** Records for processing follows **
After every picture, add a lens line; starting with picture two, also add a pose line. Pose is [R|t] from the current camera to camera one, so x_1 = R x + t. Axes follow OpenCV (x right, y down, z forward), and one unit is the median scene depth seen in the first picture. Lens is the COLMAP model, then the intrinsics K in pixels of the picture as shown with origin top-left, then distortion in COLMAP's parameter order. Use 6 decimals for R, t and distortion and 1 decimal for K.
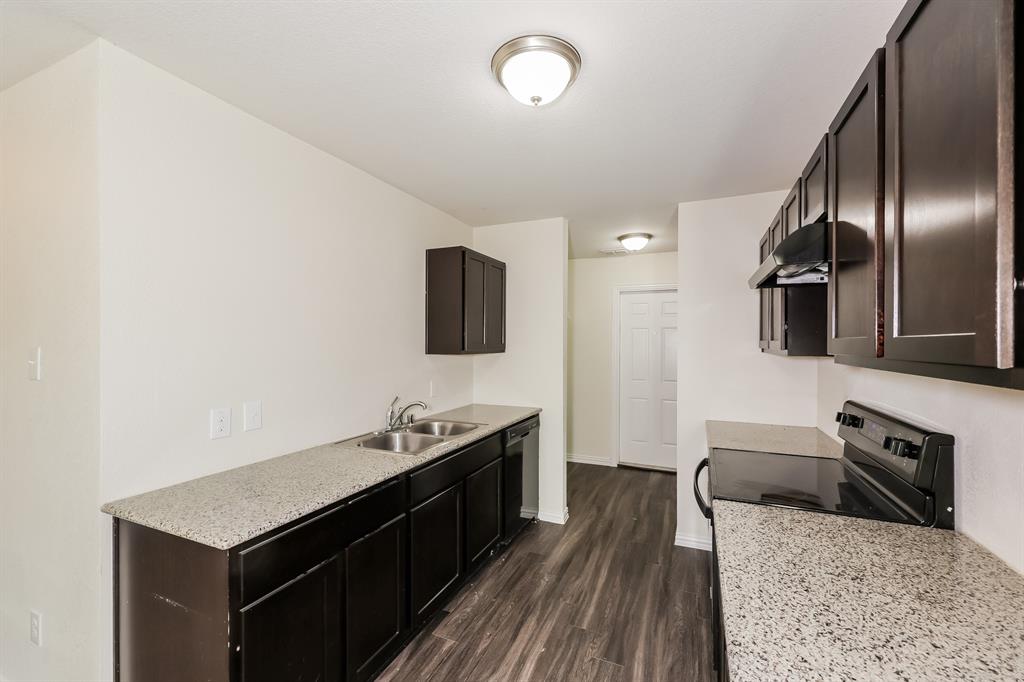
lens RADIAL K [[421.9, 0, 519.6], [0, 421.9, 341.8], [0, 0, 1]] dist [-0.000368, 0.000046]
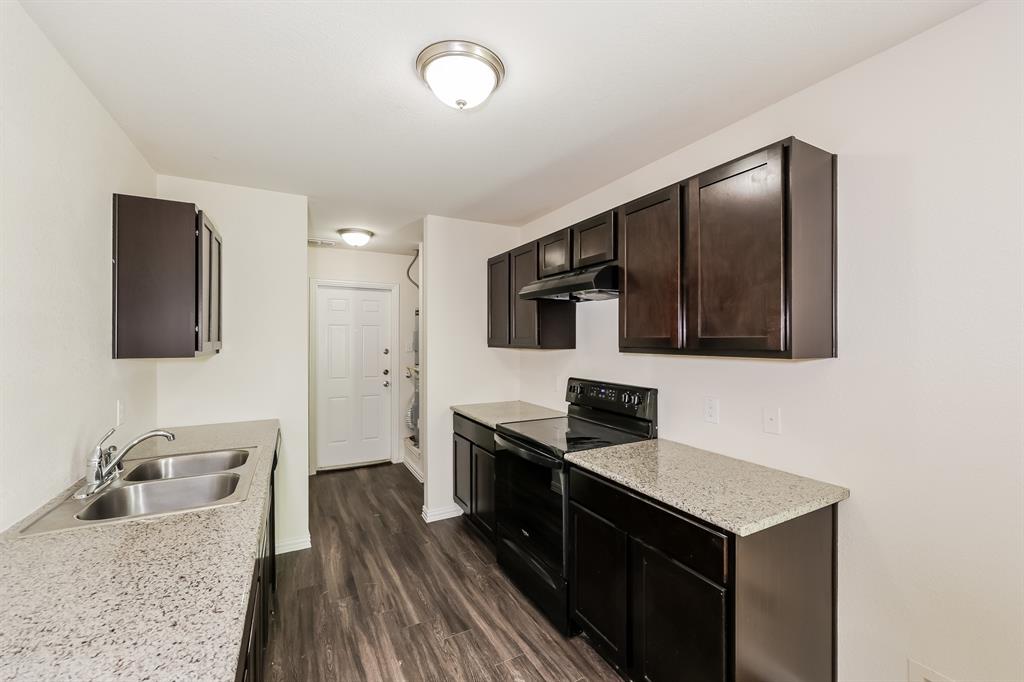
lens RADIAL K [[417.2, 0, 517.2], [0, 417.2, 338.5], [0, 0, 1]] dist [0.000786, 0.000151]
pose [[0.615121, -0.000115, 0.788432, -0.437281], [0.000102, 1.000000, 0.000066, -0.002265], [-0.788432, 0.000040, 0.615121, 0.175409]]
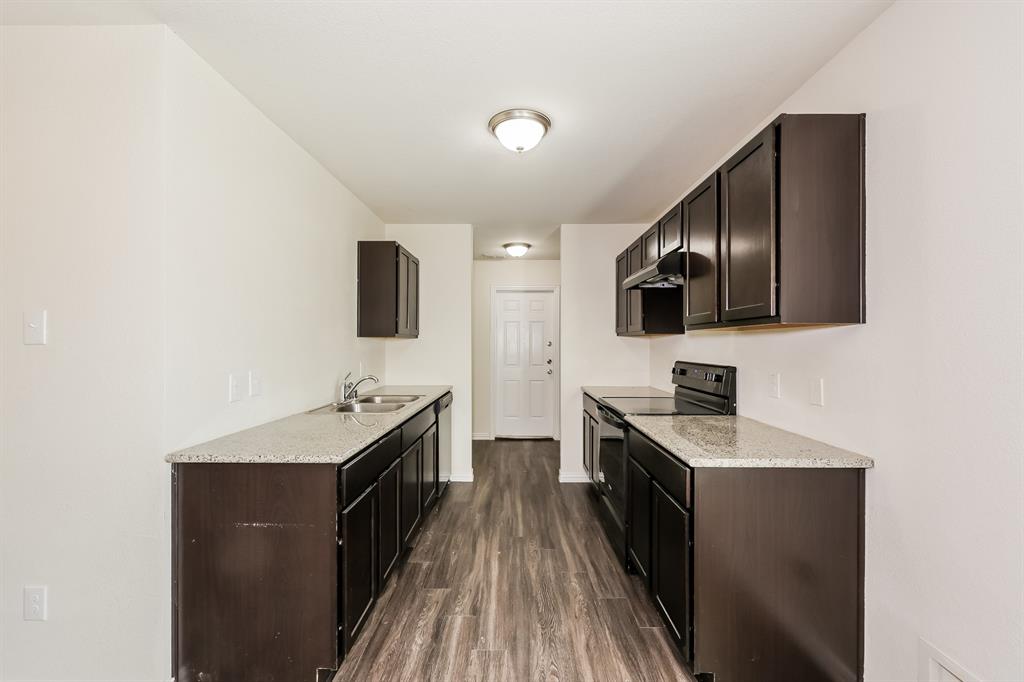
lens RADIAL K [[423.2, 0, 514.5], [0, 423.2, 344.1], [0, 0, 1]] dist [0.000683, 0.000078]
pose [[0.921366, -0.000059, 0.388697, -0.348211], [0.000031, 1.000000, 0.000080, 0.059989], [-0.388697, -0.000061, 0.921366, -0.207464]]
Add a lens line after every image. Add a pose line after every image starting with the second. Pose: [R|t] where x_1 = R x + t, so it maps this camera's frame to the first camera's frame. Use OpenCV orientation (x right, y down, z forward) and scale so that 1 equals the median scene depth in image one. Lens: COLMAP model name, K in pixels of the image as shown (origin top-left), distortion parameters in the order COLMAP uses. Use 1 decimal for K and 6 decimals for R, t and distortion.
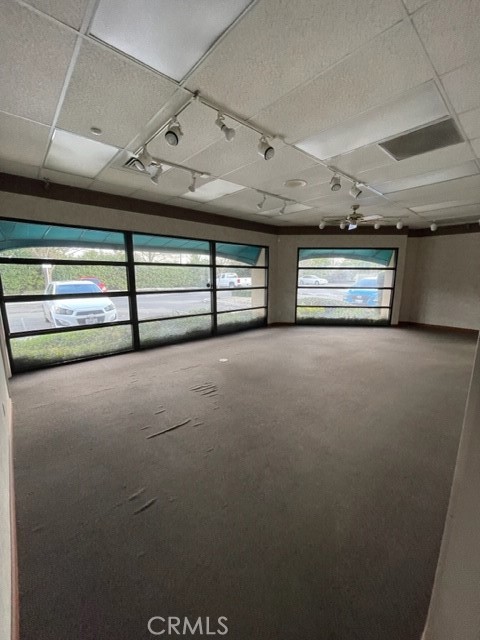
lens RADIAL K [[252.2, 0, 240.3], [0, 252.2, 321.2], [0, 0, 1]] dist [0.002213, 0.000091]
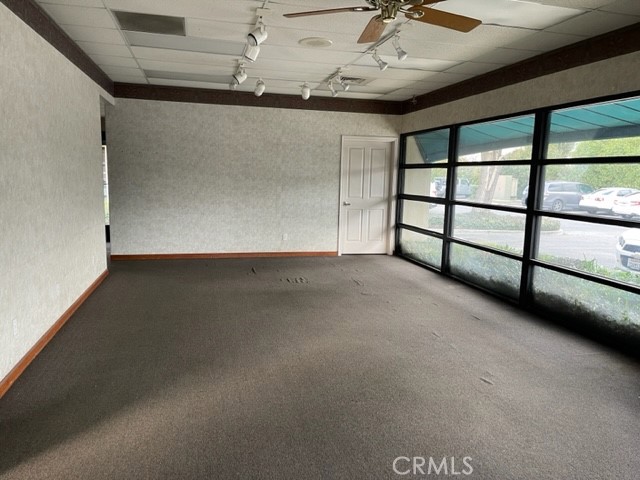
lens RADIAL K [[485.2, 0, 316.8], [0, 485.2, 240.7], [0, 0, 1]] dist [0.006090, -0.005092]
pose [[-0.452287, 0.109874, -0.885079, 1.123784], [-0.182452, 0.959996, 0.212410, -0.243131], [0.873011, 0.257555, -0.414147, 1.309706]]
** End of Records for processing **
> _Problem to solve_
Set down word for word the lines of the listing from its start through the line containing "-0.000061, 0.921366, -0.207464]]", including that line. Leave the pictures out.

> _Response box_
After every picture, add a lens line; starting with picture two, also add a pose line. Pose is [R|t] from the current camera to camera one, so x_1 = R x + t. Axes follow OpenCV (x right, y down, z forward), and one unit is the median scene depth seen in the first picture. Lens is the COLMAP model, then the intrinsics K in pixels of the picture as shown with origin top-left, then distortion in COLMAP's parameter order. Use 6 decimals for R, t and distortion and 1 decimal for K.
lens RADIAL K [[421.9, 0, 519.6], [0, 421.9, 341.8], [0, 0, 1]] dist [-0.000368, 0.000046]
lens RADIAL K [[417.2, 0, 517.2], [0, 417.2, 338.5], [0, 0, 1]] dist [0.000786, 0.000151]
pose [[0.615121, -0.000115, 0.788432, -0.437281], [0.000102, 1.000000, 0.000066, -0.002265], [-0.788432, 0.000040, 0.615121, 0.175409]]
lens RADIAL K [[423.2, 0, 514.5], [0, 423.2, 344.1], [0, 0, 1]] dist [0.000683, 0.000078]
pose [[0.921366, -0.000059, 0.388697, -0.348211], [0.000031, 1.000000, 0.000080, 0.059989], [-0.388697, -0.000061, 0.921366, -0.207464]]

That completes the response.